Salomé Wu is a multi-medium artist working across an incredibly broad range of processes from watercolour painting to performance art. Using her art as a way to explore her own experiences and emotions, she experiments with the notion of temporality and impermanence, something that feels particularly prominent in a present dominated by the lockdown. Employing sweeping and swaying non-linear forms, Wu brilliantly captures a sense of the semi-tangible, stirring up the viewers previously locked away memories. I spoke to her about lockdown life, her artistic processes, and how the two have combined.



I called Salomé Wu on a Saturday afternoon, interrupting a lockdown cleaning frenzy. We reflected on how the current restrictions have taken claim over even our cleaning routines as I scurried around on my laptop and iPhone, making sure the 4 different recordings I had started were all working, just to be sure I would catch everything. Aside from altered cleaning routines, Wu speaks about how lockdown life has impacted her artistic practice.

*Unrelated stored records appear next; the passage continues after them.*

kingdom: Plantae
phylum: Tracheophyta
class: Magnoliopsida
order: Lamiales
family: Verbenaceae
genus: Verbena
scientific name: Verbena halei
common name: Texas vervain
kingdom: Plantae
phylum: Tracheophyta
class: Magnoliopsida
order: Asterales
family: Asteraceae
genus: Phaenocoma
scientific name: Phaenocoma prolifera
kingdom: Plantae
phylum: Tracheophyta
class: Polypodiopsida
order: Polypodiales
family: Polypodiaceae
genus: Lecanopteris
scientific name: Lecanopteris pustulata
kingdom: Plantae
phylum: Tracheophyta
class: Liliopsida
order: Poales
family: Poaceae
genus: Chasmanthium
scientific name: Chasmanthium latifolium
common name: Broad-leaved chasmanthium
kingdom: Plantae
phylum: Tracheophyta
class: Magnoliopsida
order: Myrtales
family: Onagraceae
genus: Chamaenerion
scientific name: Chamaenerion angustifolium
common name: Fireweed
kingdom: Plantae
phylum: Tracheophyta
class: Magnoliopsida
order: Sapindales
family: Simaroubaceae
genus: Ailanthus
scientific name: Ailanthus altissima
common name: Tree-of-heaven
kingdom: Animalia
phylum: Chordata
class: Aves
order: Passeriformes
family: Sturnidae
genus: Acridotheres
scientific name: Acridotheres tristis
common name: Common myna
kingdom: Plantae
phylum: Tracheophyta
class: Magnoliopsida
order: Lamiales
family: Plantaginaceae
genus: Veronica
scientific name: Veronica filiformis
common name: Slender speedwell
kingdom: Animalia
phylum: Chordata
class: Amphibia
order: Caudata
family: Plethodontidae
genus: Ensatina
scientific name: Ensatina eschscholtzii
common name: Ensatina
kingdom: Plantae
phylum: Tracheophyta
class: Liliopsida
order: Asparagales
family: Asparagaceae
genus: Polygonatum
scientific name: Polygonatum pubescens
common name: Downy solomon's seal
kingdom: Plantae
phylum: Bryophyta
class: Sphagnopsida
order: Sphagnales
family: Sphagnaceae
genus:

Salomé Wu, Untitled, Oil on canvas, 77x 122 cm

Wu: ‘I think, also because of lockdown you just have so much time. And for me personally, I just literally like trying to produce all the time, every day. And now I have to kind of, otherwise, it just feels quite stagnant. So it’s kind of like spicing things up a little bit by trying new things as well, and seeing what comes up.’

This involuntary free time that we all have has led Wu to try out some new techniques, experiment more with style. She says that this was not necessarily an intentional choice but rather something that emerged due to the nature of this new push to always be working. Thinking about this, I wondered what her working style was like.

Wu: ‘It is usually quite spontaneous. I’ll just wait a little bit and have a look at some of my previous writing I have. Usually, that’s how I develop work. I think I’m quite intuitive with words. I develop my work from my words. You just write a little bit and then just start doing a few sketches, and then things will just come together quite naturally.’

I was interested in this idea of her work being rooted in writing that the initial sketches then seemed to flow from. It sounded like a very solid, grounded way of working that seems surprising when considering the airy, whimsicality of the final works.